EXERCISE
The lines to copy are those in the records below that hold the word "Maret".

[Collected data]
╭──

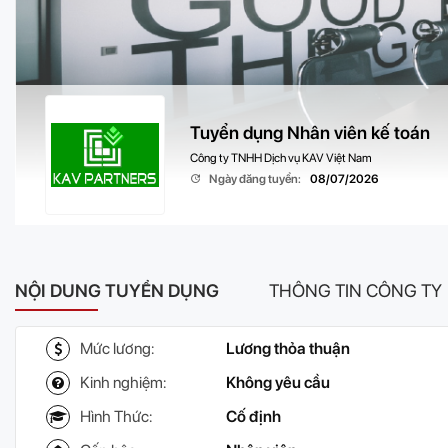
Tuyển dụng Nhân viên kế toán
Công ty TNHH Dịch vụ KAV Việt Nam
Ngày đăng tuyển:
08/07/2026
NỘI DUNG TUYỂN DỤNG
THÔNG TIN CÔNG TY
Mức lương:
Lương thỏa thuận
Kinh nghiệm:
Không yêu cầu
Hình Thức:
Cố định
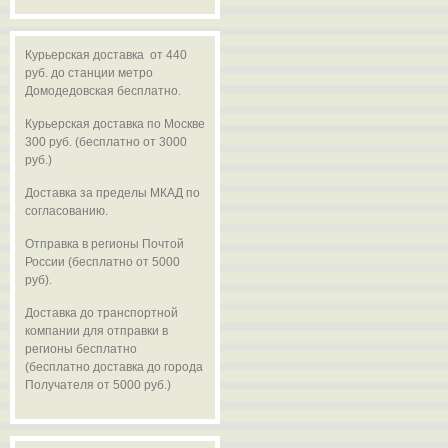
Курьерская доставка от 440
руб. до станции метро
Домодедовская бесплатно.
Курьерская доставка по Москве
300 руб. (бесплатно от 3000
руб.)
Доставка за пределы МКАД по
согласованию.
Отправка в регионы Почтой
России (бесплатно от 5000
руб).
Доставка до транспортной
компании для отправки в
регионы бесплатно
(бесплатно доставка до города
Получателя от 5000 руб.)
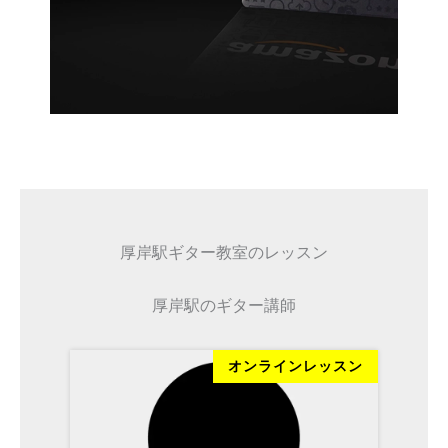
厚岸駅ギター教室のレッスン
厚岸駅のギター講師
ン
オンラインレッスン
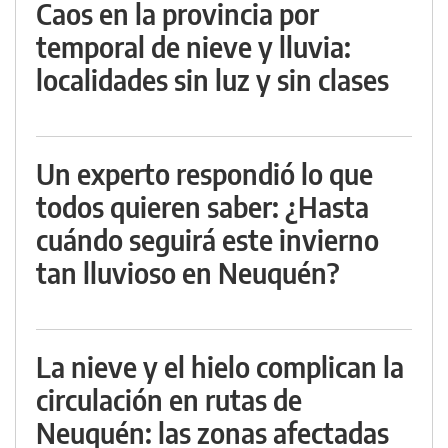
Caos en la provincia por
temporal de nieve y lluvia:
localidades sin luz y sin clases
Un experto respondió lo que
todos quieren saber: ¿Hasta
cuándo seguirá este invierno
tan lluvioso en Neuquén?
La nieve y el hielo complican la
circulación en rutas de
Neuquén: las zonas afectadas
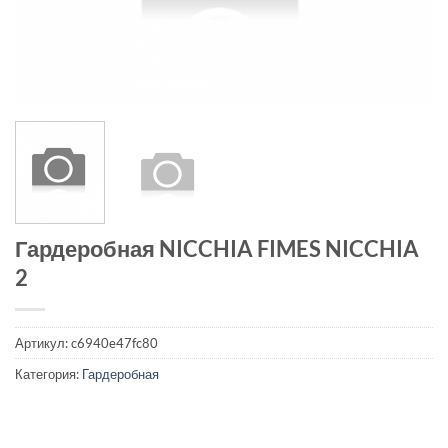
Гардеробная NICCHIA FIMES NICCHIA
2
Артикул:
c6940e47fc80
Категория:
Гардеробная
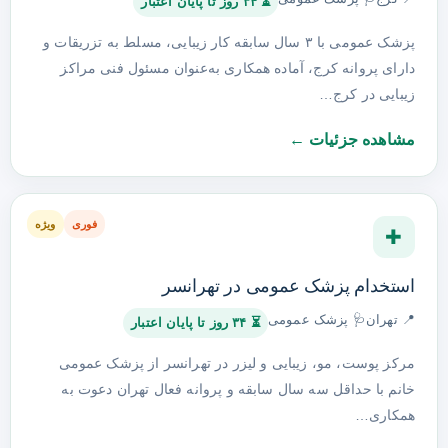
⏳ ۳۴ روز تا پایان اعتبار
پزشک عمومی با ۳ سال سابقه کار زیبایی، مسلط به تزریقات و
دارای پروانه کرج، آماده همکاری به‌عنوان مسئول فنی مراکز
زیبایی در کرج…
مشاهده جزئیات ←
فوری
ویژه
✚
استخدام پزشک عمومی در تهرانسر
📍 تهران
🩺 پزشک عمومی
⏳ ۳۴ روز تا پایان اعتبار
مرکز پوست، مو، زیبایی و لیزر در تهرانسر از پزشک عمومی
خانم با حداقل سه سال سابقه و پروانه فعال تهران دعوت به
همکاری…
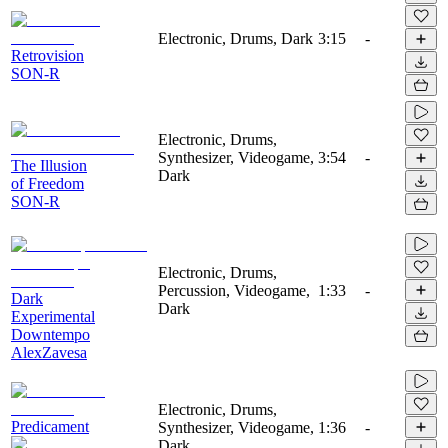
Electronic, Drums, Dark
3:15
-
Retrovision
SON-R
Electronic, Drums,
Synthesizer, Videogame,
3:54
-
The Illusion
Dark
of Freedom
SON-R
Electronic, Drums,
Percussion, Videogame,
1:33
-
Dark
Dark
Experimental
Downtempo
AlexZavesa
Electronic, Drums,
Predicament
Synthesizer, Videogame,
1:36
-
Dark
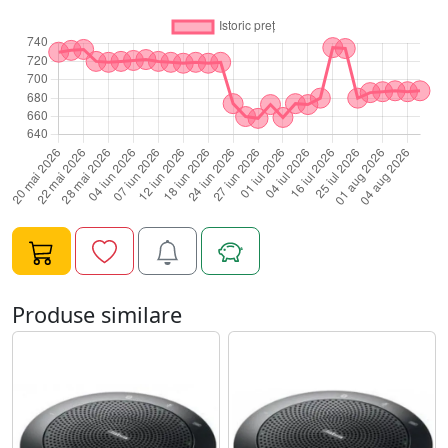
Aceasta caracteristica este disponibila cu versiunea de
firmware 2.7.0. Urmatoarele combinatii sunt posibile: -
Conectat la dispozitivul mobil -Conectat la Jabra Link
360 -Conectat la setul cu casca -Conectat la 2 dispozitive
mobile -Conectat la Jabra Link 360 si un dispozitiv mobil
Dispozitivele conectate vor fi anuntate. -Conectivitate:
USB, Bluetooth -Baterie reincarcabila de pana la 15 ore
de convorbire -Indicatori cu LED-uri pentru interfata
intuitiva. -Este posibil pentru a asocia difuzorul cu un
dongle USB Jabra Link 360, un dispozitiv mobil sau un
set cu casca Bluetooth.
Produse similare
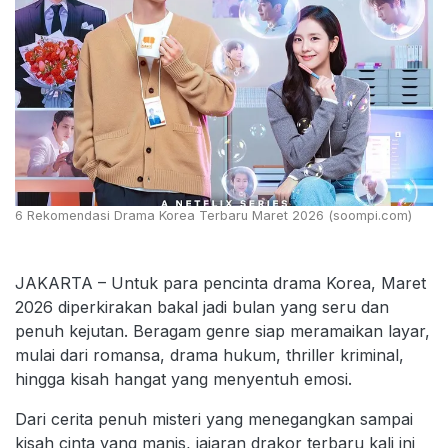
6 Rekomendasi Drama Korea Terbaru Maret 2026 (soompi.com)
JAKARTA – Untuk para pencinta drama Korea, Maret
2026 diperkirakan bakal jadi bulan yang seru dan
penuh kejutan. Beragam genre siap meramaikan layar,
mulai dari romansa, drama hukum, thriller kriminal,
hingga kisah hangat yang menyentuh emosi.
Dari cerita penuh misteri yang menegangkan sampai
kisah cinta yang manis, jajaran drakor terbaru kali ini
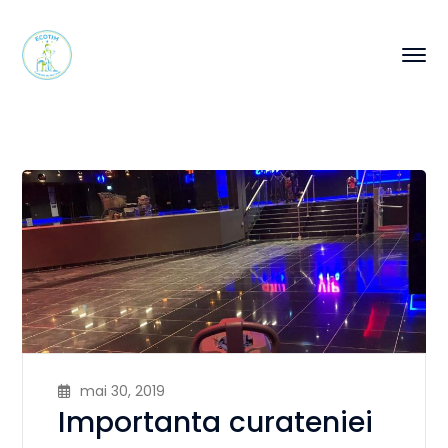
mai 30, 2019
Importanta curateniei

╰──

SOLUTION TO THE EXERCISE
6 Rekomendasi Drama Korea Terbaru Maret 2026 (soompi.com)
JAKARTA – Untuk para pencinta drama Korea, Maret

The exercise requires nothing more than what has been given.